Mother Teresa of Calcutta, the tiny woman recognized throughout the world for her work among the poorest of the poor, was canonized on September 4, 2016. Among those present were hundreds of Missionaries of Charity, the order she founded in 1950 as a diocesan religious community. Today the congregation also includes contemplative sisters and brothers and an order of priests.
Born on August 27, 1919 to Albanian parents in
what is now Skopje, Macedonia (then part of the Ottoman Empire), Agnes Gonxha
Bojaxhiu was the youngest of the three children who survived. For a time, the
family lived comfortably, and her father's construction business thrived. But
life changed overnight following his unexpected death.
During her years in public school Agnes
participated in a Catholic sodality and showed a strong interest in the foreign
missions. At age 18 she entered the Loreto Sisters of Dublin, Ireland. It was
1928 when she said goodbye to her mother for the final time and made her way to
a new land and a new life. The following year she was sent to the Loreto
novitiate in Darjeeling, India. There she chose the name Teresa and prepared
for a life of service. She was assigned to a high school for girls in Calcutta,
where she taught history and geography to the daughters of the wealthy. But she
could not escape the realities around her—the poverty, the suffering, the
overwhelming numbers of destitute people.

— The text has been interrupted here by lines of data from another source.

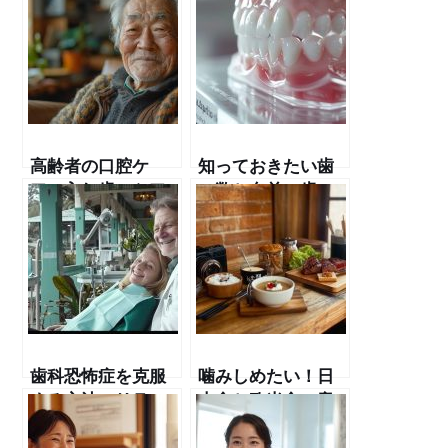
する原因と改善策
高齢者の口腔ケ
知っておきたい歯
ア：入れ歯のケア
の数と名前：歯の
と誤嚥性肺炎の予
基礎知識
防
歯科恐怖症を克服
噛みしめたい！日
する方法：リラッ
本食と欧米食の意
クスして歯医者さ
外な違い
んに行こう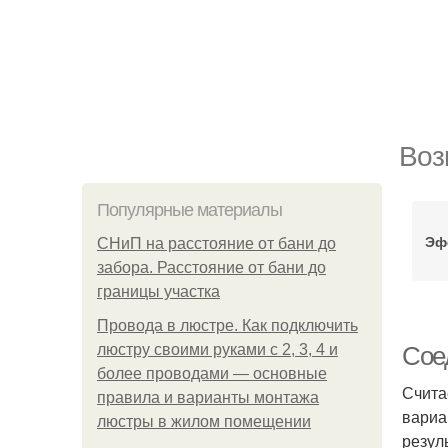
Воз
Популярные материалы
Эф
СНиП на расстояние от бани до
забора. Расстояние от бани до
границы участка
Провода в люстре. Как подключить
люстру своими руками с 2, 3, 4 и
Сое
более проводами — основные
Счита
правила и варианты монтажа
вариа
люстры в жилом помещении
резул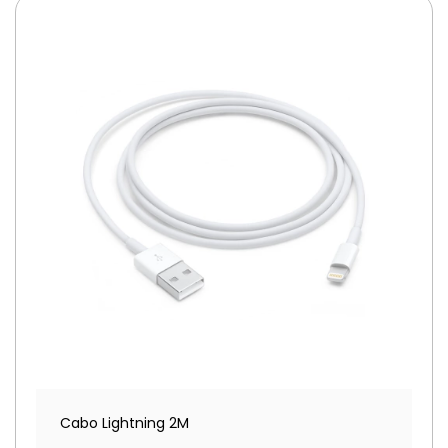
Cabo Lightning 2M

In 1946, while riding a train to Darjeeling to
make a retreat, Sister Teresa heard what she later explained as “a call within
a call. The message was clear. I was to leave the convent and help the poor
while living among them.” She also heard a call to give up her life with the
Sisters of Loreto and, instead, to “follow Christ into the slums to serve him
among the poorest of the poor.” After receiving permission to leave Loreto,
establish a new religious community and undertake her new work, she took a
nursing course for several months. She returned to Calcutta, where she lived in
the slums and opened a school for poor children. Dressed in a white sari and
sandals (the ordinary dress of an Indian woman) she soon began getting to know
her neighbors—especially the poor and sick—and getting to know their needs
through visits.
The work was exhausting, but she was not alone for long.
Volunteers who came to join her in the work, some of them former students,
became the core of the Missionaries of Charity. Others helped by donating food,
clothing, supplies, the use of buildings. In 1952 the city of Calcutta gave
Mother Teresa a former hostel, which became a home for the dying and the
destitute. As the order expanded, services were also offered to orphans,
abandoned children, alcoholics, the aging, and street people. For the next four decades Mother Teresa worked
tirelessly on behalf of the poor. Her love knew no bounds. Nor did her energy,
as she crisscrossed the globe pleading for support and inviting others to see
the face of Jesus in the poorest of the poor. In 1979 she was awarded the Nobel
Peace Prize. On September 5, 1997, God called her home, but her legacy of love lives on.